Sidney leaned his chin on his elbow and offered thoughtfully, “I'll do it if it ever gets to the point where my competence is endangered.”
“But it is,” Ben argued passionately. “Look what happened the other day. That episiotomy you did.”
Sidney tilted back in his high leather desk chair. “That was nothing. I told you that was nothing.” He arched his neck, his head pushing against the headrest of the tall, thronelike chair, his eyes on the ceiling. “Look, Ben, I've been under terrible pressure lately. I need to relax. I need all the relaxation I can get.” His head lolled forward and he shut his eyes for a moment. A murmuring, exhausted breath pushed its way up from his chest.
It frightened Ben, making him remember a time when they were children and he had awakened in the middle of the night to hear Sidney groaning and gasping for breath in the bed across from his. They were living in Brooklyn then and Sara had gone to play mah-jongg with some of her new friends. Ben had known that Sidney was sick and that he ought to locate their mother and get her to come home at once. But it was always Sidney who knew to which neighbor's apartment Sara had gone and Ben couldn't, no matter how hard he tried, rouse Sidney from his feverish nightmare. He was six. He had thought of leaving the bedroom and going down the dark corridor that led to the front hall and letting himself out of the apartment and ringing someone's bell, but he was terrified of the dark corridor with its pull-light he couldn't reach. And he had slumped down on the floor alongside Sidney's bed and begun to cry and in the end simply climbed into the bed alongside him. When Sara had come home she had found them both soaked with perspiration but asleep and in the morning Sidney had had to go to the hospital but Ben's diphtheria was milder and he was treated at home.

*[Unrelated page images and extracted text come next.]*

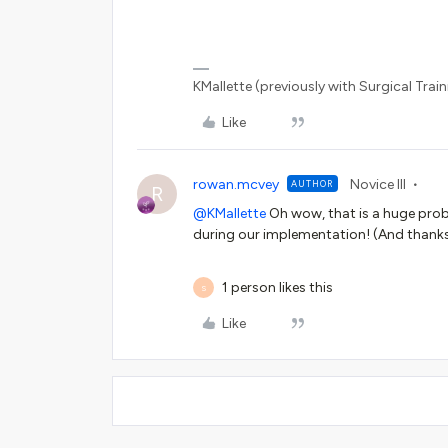
KMallette (previously with Surgical Traini
Like
rowan.mcvey
Novice III
AUTHOR
R
@KMallette
Oh wow, that is a huge pro
during our implementation! (And thanks
1 person likes this
S
Like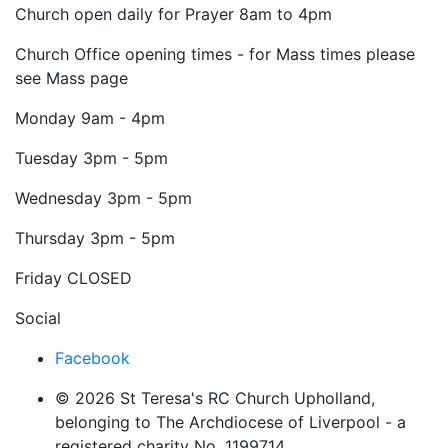
Church open daily for Prayer 8am to 4pm
Church Office opening times - for Mass times please
see Mass page
Monday
9am - 4pm
Tuesday
3pm - 5pm
Wednesday
3pm - 5pm
Thursday
3pm - 5pm
Friday
CLOSED
Social
Facebook
© 2026 St Teresa's RC Church Upholland,
belonging to The Archdiocese of Liverpool - a
registered charity No. 1199714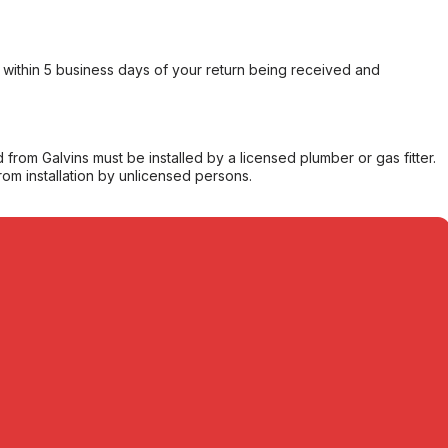
within 5 business days of your return being received and
from Galvins must be installed by a licensed plumber or gas fitter.
from installation by unlicensed persons.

“Sid?” he said loudly now. “Sidney?” He leaned across the desk and grasped Sidney's white-coated arm.
“Don't worry. I'm awake. I hear you. I was just thinkâthinking.” Sidney's words were slurring. “The lethargy is nice, isn't it? The problem is that I can't hold onto it. It wears off so fast.”
“And then you take more?”
“Yeah.”
“That's why you have to give them up.”
“I will. Don't worry. I will.”
“In England they've been discovering that people on high doses of certain sedatives get even tenser on them than without them.”
“I know about it.”
“It's the same with barbiturates. They're paradoxical.”
“Are you lecturing me?” Suddenly Sidney's calm gave way to anger. “Because if you are, you'd better stop! I know more about it than you'll ever know. I know what I'm doing. And I'll know when to quit.”
“Suppose Alithorn finds out,” Ben persisted.
“Suppose he does. What's he going to do? He'll tell me to take a vacation, that's all.” Sidney seemed determined to deny that his addiction could result in complications for his career.
“Well, at least cut down. You could hurt someone. It's been known to happen.”
“Rarely. Anyway, don't worry. I'm careful. And even with the stuff inside me, I'm still better than nine-tenths of the competition.” Sitting forward, Sidney reached into the pocket of his white coat, and, withdrawing a small vial of pills, shook out two yellow capsules and swallowed them without water.